# battery operated safelights or suggestions?



## harriet (Aug 15, 2008)

hello, does anyone have any ideas about battery operated safelights- am creating a darkroom for photograms (no enlarger)and pinhole in a shed without electricity

thanks, harriet


----------



## Steph (Aug 15, 2008)

I have read about people using torch lamps (such as Maglites) with a red filter as safelights. That might be an option. Also, some people use LED for safelights. Those might be easier to run from batteries (?).


----------



## compur (Aug 15, 2008)

You could put one together with a battery lantern and a Kodak safelight filter.


----------



## harriet (Aug 15, 2008)

thanks guys-

steph- do you mean red LEDS or white with filter? would a bike light work? i can only seem to find red laser pen torches online

compur- can i use dark amber safelight with multigrade paper or does it have to be red? and did you mean wrap the safelight round the lantern like a skin?


----------



## compur (Aug 15, 2008)

It depends on the paper.  Some paper requires red safelight.
Others require OC (amber). It should say on the package.

Kodak made round and rectangular filters of different types for their various
safelights.  They are made of rigid plastic.  I meant you could rig up a battery
operated flashlight or lantern and put one of these filters over its lens.

I remember someone marketing a small flashlight with safelight filter.  I have one
somewhere.  There was also a battery-op safe light made to hang around your
neck.  Freestyle used to sell them.  Don't know if they still do.


----------



## harriet (Aug 16, 2008)

thanks compur- very helpful. i already have the press button safelight torch but i needed something you don't have to keep pressing to switch on. have ordered a kodak oc which i checked is suitable for ilford multigrade and when it arrives will find a suitable torch/lantern and gaffer tape the two together i think to avoid light leakage?
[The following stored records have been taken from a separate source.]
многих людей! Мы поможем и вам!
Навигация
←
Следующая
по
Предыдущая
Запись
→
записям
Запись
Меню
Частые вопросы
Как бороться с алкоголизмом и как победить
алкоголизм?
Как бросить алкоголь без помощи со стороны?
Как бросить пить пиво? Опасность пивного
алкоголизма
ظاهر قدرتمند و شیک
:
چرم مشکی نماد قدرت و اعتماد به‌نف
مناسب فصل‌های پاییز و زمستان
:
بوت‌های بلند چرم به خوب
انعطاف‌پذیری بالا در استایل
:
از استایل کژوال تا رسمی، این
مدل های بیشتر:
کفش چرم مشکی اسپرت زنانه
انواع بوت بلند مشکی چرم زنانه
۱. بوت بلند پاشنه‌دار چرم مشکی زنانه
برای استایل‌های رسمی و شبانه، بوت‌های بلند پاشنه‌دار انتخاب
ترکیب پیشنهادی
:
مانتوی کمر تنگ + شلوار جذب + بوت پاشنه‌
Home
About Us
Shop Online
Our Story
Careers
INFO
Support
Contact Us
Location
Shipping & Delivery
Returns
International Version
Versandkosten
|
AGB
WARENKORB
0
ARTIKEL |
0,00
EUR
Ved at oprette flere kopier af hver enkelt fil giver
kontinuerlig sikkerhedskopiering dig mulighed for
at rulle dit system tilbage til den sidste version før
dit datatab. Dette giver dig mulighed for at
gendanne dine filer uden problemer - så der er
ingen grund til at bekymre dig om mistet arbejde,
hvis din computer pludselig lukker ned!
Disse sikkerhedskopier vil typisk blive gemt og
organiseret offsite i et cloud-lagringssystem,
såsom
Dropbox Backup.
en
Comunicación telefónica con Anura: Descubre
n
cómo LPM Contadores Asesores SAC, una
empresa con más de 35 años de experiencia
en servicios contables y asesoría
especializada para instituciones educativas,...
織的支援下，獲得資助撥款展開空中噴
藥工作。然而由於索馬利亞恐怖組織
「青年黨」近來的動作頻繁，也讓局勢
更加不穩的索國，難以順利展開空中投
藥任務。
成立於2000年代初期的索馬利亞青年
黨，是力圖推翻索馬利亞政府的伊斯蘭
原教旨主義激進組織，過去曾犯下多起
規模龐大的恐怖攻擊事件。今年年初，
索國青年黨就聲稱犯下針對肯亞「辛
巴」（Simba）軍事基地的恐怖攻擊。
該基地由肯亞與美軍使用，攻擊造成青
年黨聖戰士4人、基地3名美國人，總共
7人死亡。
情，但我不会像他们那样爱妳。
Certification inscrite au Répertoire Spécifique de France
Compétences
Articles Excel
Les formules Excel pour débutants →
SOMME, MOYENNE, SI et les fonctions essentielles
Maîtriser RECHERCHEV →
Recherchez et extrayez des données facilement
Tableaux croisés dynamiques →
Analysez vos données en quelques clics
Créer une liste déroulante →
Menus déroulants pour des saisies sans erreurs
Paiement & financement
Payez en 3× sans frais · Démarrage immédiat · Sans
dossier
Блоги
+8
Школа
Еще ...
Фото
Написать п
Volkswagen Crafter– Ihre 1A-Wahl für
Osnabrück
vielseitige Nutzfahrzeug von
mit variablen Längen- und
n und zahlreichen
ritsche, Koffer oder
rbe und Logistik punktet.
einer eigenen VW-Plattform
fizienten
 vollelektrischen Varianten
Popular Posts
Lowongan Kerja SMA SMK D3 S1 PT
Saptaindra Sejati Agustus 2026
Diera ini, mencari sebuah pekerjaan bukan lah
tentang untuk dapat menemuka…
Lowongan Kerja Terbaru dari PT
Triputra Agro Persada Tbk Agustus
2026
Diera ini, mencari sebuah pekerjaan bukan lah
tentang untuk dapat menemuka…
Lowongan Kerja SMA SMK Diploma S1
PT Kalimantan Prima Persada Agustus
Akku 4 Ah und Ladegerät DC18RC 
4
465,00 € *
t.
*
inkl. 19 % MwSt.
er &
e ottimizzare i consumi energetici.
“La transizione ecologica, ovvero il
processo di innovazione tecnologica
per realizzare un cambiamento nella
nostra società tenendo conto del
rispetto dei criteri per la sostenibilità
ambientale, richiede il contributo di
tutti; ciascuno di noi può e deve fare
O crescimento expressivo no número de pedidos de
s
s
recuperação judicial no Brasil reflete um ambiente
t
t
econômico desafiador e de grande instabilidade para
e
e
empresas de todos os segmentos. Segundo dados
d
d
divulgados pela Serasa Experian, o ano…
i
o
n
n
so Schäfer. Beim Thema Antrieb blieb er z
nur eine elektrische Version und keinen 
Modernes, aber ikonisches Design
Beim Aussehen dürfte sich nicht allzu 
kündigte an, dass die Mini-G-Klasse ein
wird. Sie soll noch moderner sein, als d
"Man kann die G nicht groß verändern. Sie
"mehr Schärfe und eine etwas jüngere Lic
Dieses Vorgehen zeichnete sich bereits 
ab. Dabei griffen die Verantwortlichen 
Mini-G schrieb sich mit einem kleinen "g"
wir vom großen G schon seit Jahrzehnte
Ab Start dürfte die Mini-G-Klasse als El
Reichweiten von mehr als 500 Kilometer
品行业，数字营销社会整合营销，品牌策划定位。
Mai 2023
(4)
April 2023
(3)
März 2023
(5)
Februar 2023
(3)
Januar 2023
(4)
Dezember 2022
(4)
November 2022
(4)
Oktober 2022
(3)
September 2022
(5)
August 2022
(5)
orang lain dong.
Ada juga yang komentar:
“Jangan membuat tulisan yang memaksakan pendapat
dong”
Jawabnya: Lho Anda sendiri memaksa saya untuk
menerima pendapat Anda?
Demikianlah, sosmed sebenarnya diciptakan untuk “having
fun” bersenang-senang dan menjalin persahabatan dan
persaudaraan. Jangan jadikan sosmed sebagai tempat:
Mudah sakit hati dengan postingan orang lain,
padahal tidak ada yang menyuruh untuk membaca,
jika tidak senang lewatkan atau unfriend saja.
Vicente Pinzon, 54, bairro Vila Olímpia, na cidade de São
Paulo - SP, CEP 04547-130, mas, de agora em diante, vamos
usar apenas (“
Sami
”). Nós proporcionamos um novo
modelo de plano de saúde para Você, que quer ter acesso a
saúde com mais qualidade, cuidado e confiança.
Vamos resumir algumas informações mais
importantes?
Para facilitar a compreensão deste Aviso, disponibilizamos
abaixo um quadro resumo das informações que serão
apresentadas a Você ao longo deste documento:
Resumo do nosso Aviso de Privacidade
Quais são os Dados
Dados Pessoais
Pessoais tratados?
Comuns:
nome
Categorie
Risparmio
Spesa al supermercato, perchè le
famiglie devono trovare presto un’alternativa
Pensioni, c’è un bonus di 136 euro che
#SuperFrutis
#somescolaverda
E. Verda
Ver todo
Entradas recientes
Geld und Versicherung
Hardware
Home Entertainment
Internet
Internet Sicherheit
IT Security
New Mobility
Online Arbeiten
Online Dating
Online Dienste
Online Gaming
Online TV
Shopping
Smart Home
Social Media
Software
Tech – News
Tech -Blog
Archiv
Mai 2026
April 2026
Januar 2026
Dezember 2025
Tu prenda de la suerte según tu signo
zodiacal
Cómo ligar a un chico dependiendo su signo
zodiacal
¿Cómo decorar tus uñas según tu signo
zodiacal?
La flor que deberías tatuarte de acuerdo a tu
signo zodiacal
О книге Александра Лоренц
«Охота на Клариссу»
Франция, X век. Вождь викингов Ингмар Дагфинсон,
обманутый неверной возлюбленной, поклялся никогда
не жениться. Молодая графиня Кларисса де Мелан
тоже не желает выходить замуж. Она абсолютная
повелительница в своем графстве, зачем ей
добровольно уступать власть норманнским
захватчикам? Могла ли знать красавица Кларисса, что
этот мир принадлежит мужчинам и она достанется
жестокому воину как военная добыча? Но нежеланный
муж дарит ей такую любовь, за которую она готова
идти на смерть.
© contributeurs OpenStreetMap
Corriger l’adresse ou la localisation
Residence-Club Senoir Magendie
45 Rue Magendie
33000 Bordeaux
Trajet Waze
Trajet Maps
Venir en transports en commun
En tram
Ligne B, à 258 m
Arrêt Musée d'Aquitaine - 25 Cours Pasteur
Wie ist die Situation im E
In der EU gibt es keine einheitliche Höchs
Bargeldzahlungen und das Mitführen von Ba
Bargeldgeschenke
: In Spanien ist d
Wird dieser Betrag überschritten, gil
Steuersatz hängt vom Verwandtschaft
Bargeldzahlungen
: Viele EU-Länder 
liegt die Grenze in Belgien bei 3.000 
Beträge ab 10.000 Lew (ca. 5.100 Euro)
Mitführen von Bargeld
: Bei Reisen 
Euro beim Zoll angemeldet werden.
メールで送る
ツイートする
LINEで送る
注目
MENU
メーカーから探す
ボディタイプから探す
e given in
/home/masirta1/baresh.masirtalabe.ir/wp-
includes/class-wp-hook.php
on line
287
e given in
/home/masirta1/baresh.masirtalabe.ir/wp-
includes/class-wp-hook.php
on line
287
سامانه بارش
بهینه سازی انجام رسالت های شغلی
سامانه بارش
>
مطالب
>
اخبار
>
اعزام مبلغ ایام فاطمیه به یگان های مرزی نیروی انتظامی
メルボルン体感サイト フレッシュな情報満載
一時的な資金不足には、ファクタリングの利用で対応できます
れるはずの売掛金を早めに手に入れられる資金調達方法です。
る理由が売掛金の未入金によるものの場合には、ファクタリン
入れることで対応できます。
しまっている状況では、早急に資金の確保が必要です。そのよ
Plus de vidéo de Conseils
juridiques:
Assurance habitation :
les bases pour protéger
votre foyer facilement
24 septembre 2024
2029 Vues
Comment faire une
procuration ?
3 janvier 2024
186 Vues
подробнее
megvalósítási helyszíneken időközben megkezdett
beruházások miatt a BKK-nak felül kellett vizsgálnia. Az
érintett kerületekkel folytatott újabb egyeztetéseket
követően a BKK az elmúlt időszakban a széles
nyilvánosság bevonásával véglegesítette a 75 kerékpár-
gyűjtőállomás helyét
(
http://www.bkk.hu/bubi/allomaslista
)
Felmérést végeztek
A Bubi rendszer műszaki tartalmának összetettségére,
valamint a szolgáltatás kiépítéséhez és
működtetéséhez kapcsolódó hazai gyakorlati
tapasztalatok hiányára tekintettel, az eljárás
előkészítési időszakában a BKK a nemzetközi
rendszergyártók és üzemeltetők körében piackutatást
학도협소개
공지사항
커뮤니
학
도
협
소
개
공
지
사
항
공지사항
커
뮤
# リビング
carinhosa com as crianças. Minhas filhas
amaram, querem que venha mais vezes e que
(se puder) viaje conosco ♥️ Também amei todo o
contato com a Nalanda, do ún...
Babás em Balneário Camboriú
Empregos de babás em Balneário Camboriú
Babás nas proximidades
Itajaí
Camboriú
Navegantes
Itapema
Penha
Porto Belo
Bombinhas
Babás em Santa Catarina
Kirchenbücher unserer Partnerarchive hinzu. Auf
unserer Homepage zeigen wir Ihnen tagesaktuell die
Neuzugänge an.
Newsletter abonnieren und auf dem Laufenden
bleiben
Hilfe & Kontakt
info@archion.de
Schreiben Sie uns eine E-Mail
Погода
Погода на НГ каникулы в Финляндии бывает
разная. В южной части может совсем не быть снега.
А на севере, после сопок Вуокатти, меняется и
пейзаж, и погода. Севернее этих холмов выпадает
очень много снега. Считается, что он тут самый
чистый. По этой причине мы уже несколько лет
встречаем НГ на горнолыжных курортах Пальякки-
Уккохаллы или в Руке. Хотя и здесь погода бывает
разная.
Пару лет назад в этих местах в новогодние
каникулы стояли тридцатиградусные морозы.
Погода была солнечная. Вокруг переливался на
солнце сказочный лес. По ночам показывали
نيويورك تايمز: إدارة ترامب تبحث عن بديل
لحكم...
you've helped me out a lot- many thanks for taking the time


----------



## harriet (Aug 19, 2008)

hello again....

the kodak oc filter has arrived- 13.9cm round. do i need to find a low wattage torch like you woudl have in a 15w conventional safelight?


----------



## compur (Aug 19, 2008)

I would get this style.  The big round lens would be easier to adapt the filter.
Tape it up well so there is no light leakage and don't point directly at any
photo materials.  The wattage should not be a problem.


----------



## harriet (Aug 22, 2008)

hi, before i read your post i tried out a similar torch, the oc safety light and gaffer tape. unfortunatley the light bleached/burnt out part of the safety light- it was only on for a few minutes, i then looked at the wattage and it was 55w which seems pretty standard? i'm now stuck, as i can't use this combination without burning out the safety light further- i tried to change the halogen bulb but its soldered in

any thoughts?


----------



## compur (Aug 22, 2008)

That's a pretty powerful torch if it's putting out 55 watts!  That's too much.
I just meant a wimpy one.


----------